お志摩は長屋の隣に住む娘だ。
 単なる町娘だが、その辺りで評判になるほどの器量良しで、れっきとした商家などの男からも言い寄られることがあるほどだった。

 そんなお志摩との縁談が、何故か隣家の林太郎(りんたろう)の元へ転がり込んできた。
 お志摩の両親の言うには、商家の妾になるよりは、貧しくともお志摩一人を大事にしてくれる者のほうがいいらしい。

 林太郎は一応武士だが、牢人である。
 暮らしぶりは町人と変わらない。

 家が隣同士ということもあり、林太郎とお志摩は仲が良かった。
 歳の頃も近いし、林太郎には特に浮いた噂もない。
 剣に明け暮れる武骨者に白羽の矢が立ったのは、当然と言えるかもしれなかった。

「林太郎さんに嫁いだって、今と何ら変わらないわ。

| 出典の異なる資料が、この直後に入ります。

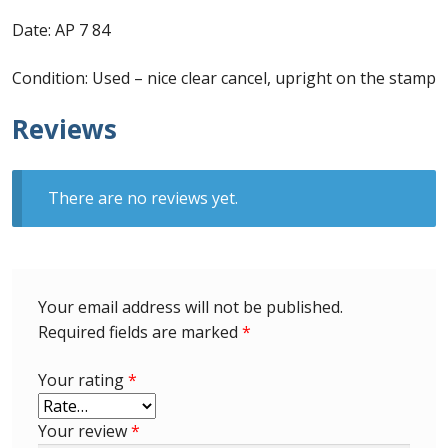
Identifying Barbados Britannia’s
Date: AP 7 84
Identifying watermarks on Barbados
Condition: Used – nice clear cancel, upright on the stamp
Britannia’s
Reviews
Stanley Gibbons v Scott Numbers
Storing Your Stamp Collection
There are no reviews yet.
How to value your Barbados stamp collection
Photos of Barbados
Your email address will not be published.
Required fields are marked
*
Useful Links
Your rating
*
Blog
Your review
*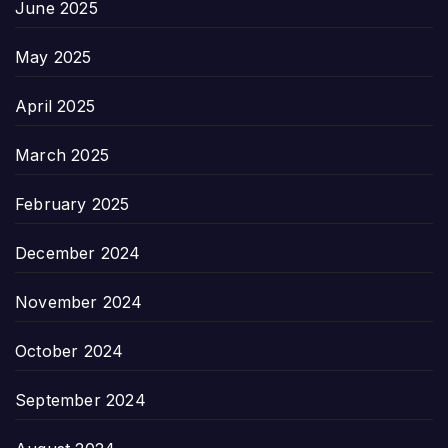
June 2025
May 2025
April 2025
March 2025
February 2025
December 2024
November 2024
October 2024
September 2024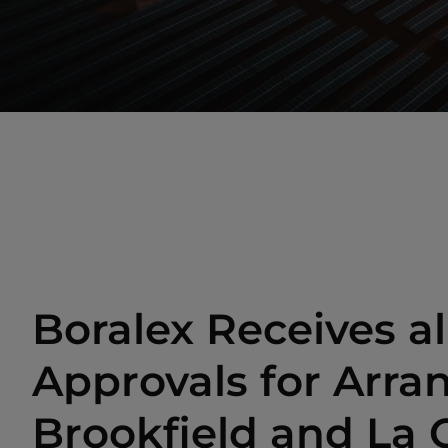
Boralex Receives al
Approvals for Arr
Brookfield and La 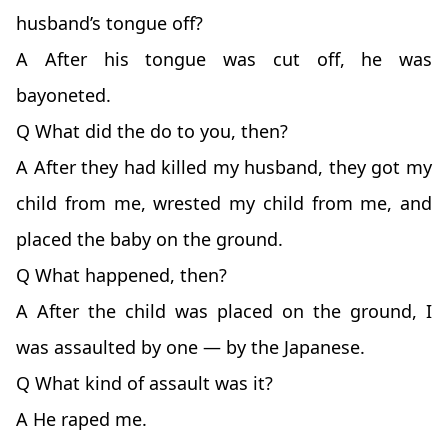
husband’s tongue off?
A After his tongue was cut off, he was
bayoneted.
Q What did the do to you, then?
A After they had killed my husband, they got my
child from me, wrested my child from me, and
placed the baby on the ground.
Q What happened, then?
A After the child was placed on the ground, I
was assaulted by one — by the Japanese.
Q What kind of assault was it?
A He raped me.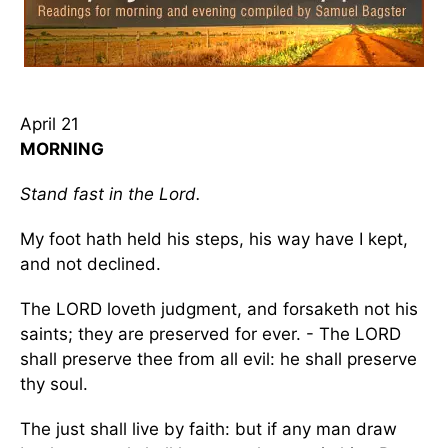
April 21
MORNING
Stand fast in the Lord.
My foot hath held his steps, his way have I kept,
and not declined.
The LORD loveth judgment, and forsaketh not his
saints; they are preserved for ever. - The LORD
shall preserve thee from all evil: he shall preserve
thy soul.
The just shall live by faith: but if any man draw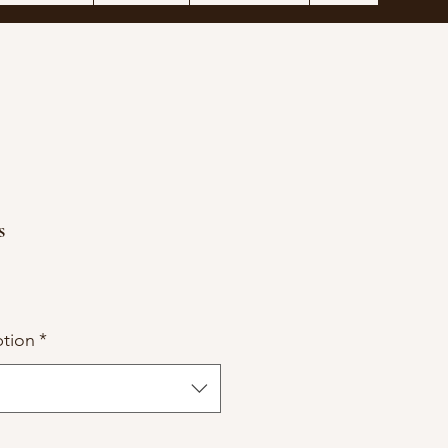
s
tion
*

でもちょっと安心」

 正式に祝言の話があったのち、お志摩は林太郎にそう言って、恥ずかしそうに微笑んだ。
 お志摩は元々林太郎を好いていたようなのだ。

 小さい頃から可愛かったお志摩を何かと守って来たのが林太郎だ。
 お志摩にとって林太郎ほど頼れる男はいないだろう。

「道場でも、一番練習熱心だものね」

「俺みたいな小せぇ奴は、人の倍の鍛錬が必要なのさ」

 林太郎は小柄故、力も弱い。
 それを補うために、人一倍の努力をしてきたのだ。